Le transport ferroviaire de marchandises au sein de l’UE élargie à la Suisse connaît de profondes transformations en application de la réglementation européenne
Jusqu’en 2000, comparer les trafics kilométriques opérés par les compagnies nationales fournissait d’abord des indications sur la puissance économique des différents pays considérés et sur la place du rail dans le transport de marchandises de ces pays. Désormais, et de plus en plus nettement dans la dernière période, le trafic kilométrique opéré par une entreprise de transport ferroviaire traduit une position sur un territoire national, le plus souvent ouvert à la concurrence intra modale, à laquelle s’ajoutent, éventuellement, des positions acquises sur d’autres territoires nationaux. Il devient dès lors pertinent de comparer les envergures de chaque opérateur. On peut ainsi constater la position dominante acquise par DB Schenker Rail, leader incontestable du fret ferroviaire et, via sa filiale Kombiverkehr, du transport combiné rail/route. On observe aussi le déclin de ses principaux challengers, Fret SNCF et PKP Cargo, qui ont subi les mêmes chocs, à savoir un recul de la part modale sur leur territoire historique (France et Pologne), une montée en puissance tardive mais rapide de la concurrence sur ce territoire, et une stratégie internationale qui a tardé à se déployer de manière cohérente. Il faut ajouter que la SNCF a perdu sa position de leader historique du transport combiné rail/route. On note enfin la montée en puissance d’autres acteurs de taille européenne qui ont joué pleinement la carte du positionnement international et de l’articulation avec le transport combiné. Il s’agit des opérateurs historiques autrichien, RCA, italien, FS, et suisse, CFF SBB Cargo.
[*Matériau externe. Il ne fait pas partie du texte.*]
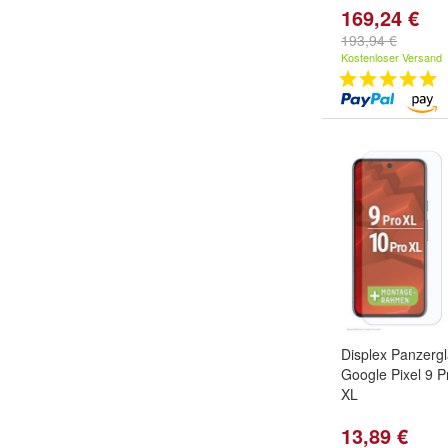
169,24 €
193,94 €
Kostenloser Versand
Displex Panzerg
Google Pixel 9 P
XL
13,89 €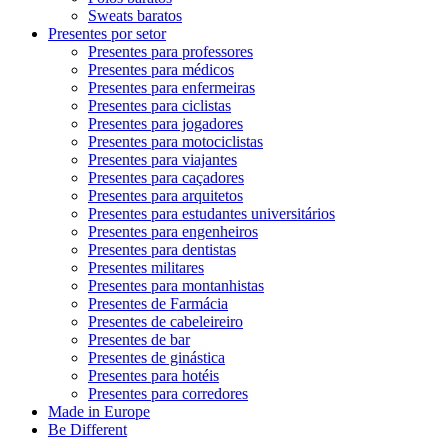
Sweats baratos
Presentes por setor
Presentes para professores
Presentes para médicos
Presentes para enfermeiras
Presentes para ciclistas
Presentes para jogadores
Presentes para motociclistas
Presentes para viajantes
Presentes para caçadores
Presentes para arquitetos
Presentes para estudantes universitários
Presentes para engenheiros
Presentes para dentistas
Presentes militares
Presentes para montanhistas
Presentes de Farmácia
Presentes de cabeleireiro
Presentes de bar
Presentes de ginástica
Presentes para hotéis
Presentes para corredores
Made in Europe
Be Different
L’identification du métier du fret ferroviaire conduit à s’interroger sur son modèle de performances.
Cette interrogation n’est pas aisée à conduire d’abord parce que le chantier est vaste dans la mesure où il concerne la stratégie, le pilotage, l’organisation, l’opérationnalité, les modalités d’exercice des métiers ; ensuite parce que les indicateurs de mesure de la performance ne sont pas toujours accessibles, disponibles, comparables. L’analyse conduit cependant à discerner trois modèles de performance qui ont fait leur preuve dans la période récente même s’ils ne sont pas exempts de points faibles et de risques. Il s’agit du modèle DB Schenker Rail fondé sur la stratégie, du modèle Green Cargo, fondé sur la maîtrise d’une offre en réseau, et du modèle balte, fondé sur l’exploitation de trains lourds.
Le fret ferroviaire européen sur la décennie 2010/2020
Alors que les transformations engagées dans la décennie précédente sont inachevées et que les incertitudes demeurent fortes quant à la capacité de la plupart des opérateurs à s’inscrire dans un modèle de performance satisfaisant, les inquiétudes relatives à la conjoncture économique européenne constituent un risque majeur de déstabilisation. Sauf à imaginer que le fret ferroviaire ne devienne une composante marginale de l’activité de groupes de transport et de logistique d’envergure européenne, loin des enjeux du défi climatique analysés dans le cadre de l’étude sur l’évolution de la part modale du fret ferroviaire en Europe, les opérateurs seront rapidement confrontés à leur capacité à mettre en œuvre des modèles performants adaptés à leur singularité et aux attentes, notamment en matière de transport diffus.